Lastly, can we accept the result of the RNA algorithms, how accurate are they? An external evaluation by ProPublica’s on Northpointe’s algorithm, COMPAS found that the algorithms accurately predict recidivism rates for 61% of individuals. Further, as stated earlier, it is most likely to falsely flag black defendants as compared to the white defendants. These results are significant, both in calculation error and in the way they irrevocably and disproportionately target and damage the lives of real, living of people. Can we accept this amount of inaccuracy? Since the future of people depends on this, I don’t think so.

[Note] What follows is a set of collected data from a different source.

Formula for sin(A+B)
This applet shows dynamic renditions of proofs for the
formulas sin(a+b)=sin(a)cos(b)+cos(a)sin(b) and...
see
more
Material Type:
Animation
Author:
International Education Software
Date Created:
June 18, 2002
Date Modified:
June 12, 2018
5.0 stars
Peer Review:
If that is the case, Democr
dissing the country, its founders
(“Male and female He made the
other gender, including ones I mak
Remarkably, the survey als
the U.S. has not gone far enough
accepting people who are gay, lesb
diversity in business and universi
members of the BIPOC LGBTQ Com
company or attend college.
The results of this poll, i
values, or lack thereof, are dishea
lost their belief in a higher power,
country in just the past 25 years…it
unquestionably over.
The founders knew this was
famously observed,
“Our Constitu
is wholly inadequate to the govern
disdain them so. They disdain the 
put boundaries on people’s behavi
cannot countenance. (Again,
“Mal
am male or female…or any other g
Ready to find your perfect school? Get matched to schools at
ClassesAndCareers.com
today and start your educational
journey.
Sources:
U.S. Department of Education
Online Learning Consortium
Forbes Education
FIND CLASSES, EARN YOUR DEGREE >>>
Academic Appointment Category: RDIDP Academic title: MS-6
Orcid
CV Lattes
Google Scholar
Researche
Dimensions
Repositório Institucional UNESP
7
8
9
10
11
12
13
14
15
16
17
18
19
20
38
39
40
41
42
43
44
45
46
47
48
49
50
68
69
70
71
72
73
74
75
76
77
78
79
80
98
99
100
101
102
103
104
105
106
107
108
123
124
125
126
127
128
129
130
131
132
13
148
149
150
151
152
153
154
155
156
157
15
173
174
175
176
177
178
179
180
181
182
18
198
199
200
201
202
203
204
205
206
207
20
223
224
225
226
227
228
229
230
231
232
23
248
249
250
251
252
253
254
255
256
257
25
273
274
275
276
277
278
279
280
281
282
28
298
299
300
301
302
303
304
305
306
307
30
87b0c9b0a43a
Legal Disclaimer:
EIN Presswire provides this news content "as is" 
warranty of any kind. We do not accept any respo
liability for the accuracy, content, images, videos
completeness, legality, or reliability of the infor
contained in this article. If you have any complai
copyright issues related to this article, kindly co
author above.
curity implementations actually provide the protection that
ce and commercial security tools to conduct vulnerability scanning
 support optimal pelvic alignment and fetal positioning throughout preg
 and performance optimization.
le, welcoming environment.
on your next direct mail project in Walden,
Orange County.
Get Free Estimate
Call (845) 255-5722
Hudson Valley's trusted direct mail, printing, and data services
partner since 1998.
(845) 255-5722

I would like to conclude by saying that, although the intention of implementing an RNA was good, there were certain shortcomings. Right from data collection, to algorithm bias, there is also an imbalance of the amount of data representing every class connected with the analysis is a matter as it misrepresents or overrepresents a group, lack of interpretability of the algorithm, as most of the machine learning models are considered as a black box is a matter of concern as we do not know why the results are the way it is. One should consider that no algorithm is 100% right, and if it classifies someone wrong –individual – it will decide his or her future.